Il n’y aura pas de cristallisation du vote des Français, ce moment où les intentions de vote se figent, quelques semaines d’habitude, quelques jours parfois, avant le vote. Jusqu’à dimanche 10 avril 20h, de nombreux Français hésiteront donc à aller voter et, pour celles et ceux qui ne voteront pas blanc, ne choisiront leur bulletin final qu’à la dernière minute voire dans le secret de l’isoloir.
Les indécis, soit au moins un tiers des électeurs à quelques jours du premier tour, peuvent donc déjouer tous les pronostics, mais nombre d’entre eux se laisseront entraîner par les courants dominants, celui du vote utile en particulier. Néanmoins, la volatilité de l’électorat est aussi le reflet d’une société de l’immédiateté, où un événement peut infléchir l’opinion. C’est ce qu’espèrent Éric Zemmour et Marine Le Pen avec l’agression ayant conduit à la mort de Jérémy Cohen, renversé par un tramway à Bobigny, une affaire dont il est vrai qu’elle interroge sur le fonctionnement du couple police-justice. Le procureur de la République affirmait hier que rien ne permet de retenir la circonstance aggravante d’antisémitisme. Et pour cause, comment voulez-vous un mois et demi après, un mois et demi trop tard, vérifier si la victime portait une kippa au moment des faits ?
Si cette tendance à se laisser influencer par les événements a servi Emmanuel Macron, notamment avec l’invasion de l’Ukraine, le vent a aujourd’hui tourné. La dynamique des sondages laisse envisager un croisement des courbes, si bien que Marine Le Pen pourrait finir en tête au premier tour.
Ce resserrement à quelques jours du scrutin démontre aussi que le vote utile ne profite guère à Emmanuel Macron, dont le réservoir de voix est moins important que celui de sa rivale nationaliste. Avec une Valérie Pécresse à moins de 10 % et les multiples ralliements de cadres de LR (en attendant Nicolas Sarkozy), Emmanuel Macron semble avoir fait le plein pour ce premier tour.
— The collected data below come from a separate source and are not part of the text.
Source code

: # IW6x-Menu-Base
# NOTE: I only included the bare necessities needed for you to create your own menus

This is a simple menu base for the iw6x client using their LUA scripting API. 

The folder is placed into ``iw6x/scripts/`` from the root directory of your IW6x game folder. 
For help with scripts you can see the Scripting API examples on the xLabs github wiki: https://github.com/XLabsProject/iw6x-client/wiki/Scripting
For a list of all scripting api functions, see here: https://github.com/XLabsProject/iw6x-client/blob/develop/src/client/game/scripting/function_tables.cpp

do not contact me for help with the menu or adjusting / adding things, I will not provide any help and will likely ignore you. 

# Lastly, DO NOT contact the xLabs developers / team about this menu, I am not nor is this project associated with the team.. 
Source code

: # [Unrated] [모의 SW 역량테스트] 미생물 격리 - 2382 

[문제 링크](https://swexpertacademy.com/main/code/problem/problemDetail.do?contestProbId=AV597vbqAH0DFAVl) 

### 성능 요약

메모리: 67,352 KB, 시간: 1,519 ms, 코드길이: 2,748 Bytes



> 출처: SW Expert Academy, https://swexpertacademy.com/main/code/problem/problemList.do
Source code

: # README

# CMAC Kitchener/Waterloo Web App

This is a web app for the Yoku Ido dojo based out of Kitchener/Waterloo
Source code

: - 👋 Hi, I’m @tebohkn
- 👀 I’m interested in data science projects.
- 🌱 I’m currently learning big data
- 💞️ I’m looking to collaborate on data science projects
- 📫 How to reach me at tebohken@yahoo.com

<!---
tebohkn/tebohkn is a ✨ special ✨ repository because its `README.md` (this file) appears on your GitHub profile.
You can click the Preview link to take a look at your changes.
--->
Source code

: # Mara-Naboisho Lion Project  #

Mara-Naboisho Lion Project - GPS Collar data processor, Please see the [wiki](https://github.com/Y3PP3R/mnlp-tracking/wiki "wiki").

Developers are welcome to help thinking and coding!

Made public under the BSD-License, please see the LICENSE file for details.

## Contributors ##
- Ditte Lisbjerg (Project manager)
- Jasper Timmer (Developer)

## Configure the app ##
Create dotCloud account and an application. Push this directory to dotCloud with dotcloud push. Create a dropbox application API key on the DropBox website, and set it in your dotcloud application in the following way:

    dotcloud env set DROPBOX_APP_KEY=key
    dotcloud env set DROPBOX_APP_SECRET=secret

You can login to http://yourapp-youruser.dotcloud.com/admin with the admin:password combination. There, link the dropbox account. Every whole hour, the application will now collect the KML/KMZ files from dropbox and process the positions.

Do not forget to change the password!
Et s’il était devancé par Marine Le Pen ou tout autre candidat, sa situation deviendrait périlleuse, même si le réflexe d’union républicaine peut encore jouer, le RN restant un parti nationaliste populiste, avec tous les travers que cela comporte.
Nous l’avons déjà dit : le « tout sauf Macron » pourrait prendre le pas sur le « tout sauf Le Pen » ! Emmanuel Macron agace. Son autocongratulation lors de son meeting de la Défense est mal perçue, car son bilan est au moins mitigé sur de nombreux sujets, comme la santé, la justice, la sécurité, l’immigration… Son refus de débattre, au motif que ses prédécesseurs sortants ne l’ont pas fait, était largement admis au début de la crise ukrainienne. Le Président-chef de guerre et faiseur de paix, le confident de Vladimir Poutine, avait d’autres priorités que de discutailler avec Anne Hidalgo ou Nicolas Dupont-Aignan de fiscalité immobilière ou de salaire des fonctionnaires. Depuis, on a compris que Poutine n’avait que faire des suggestions de son homologue, président temporaire de l’Union européenne, et que l’on se dirigeait vers une partition de l’Ukraine.
Emmanuel Macron devrait donc avoir l’esprit un peu plus dégagé pour débattre. Pourtant, non seulement il s’y refuse, mais il décline la plupart des invitations des médias à venir répondre aux questions des journalistes. France 2 en a encore fait les frais hier. La stratégie, payante hier, devient risquée. Il est désormais trop tard pour l’infléchir. Entre indécision de l’électorat, irritation de nombreux Français devant un comportement qu’ils jugent méprisant, et risque de forte abstention, la perspective d’une réélection d’Emmanuel Macron dans un fauteuil s’éloigne. Si on y ajoute la Corse en ébullition, la polémique sur McKinsey et autres cabinets de consultants, l’affaire Jérémy Cohen, symptomatique d’autres maux profonds et insuffisamment traités sous ce quinquennat, la barque commence à tanguer dangereusement.
Le gros temps est annoncé pour dimanche, et quinze jours plus tard, c’est un ouragan qui pourrait emporter Emmanuel Macron et avec lui, le paysage politique français et peut-être européen.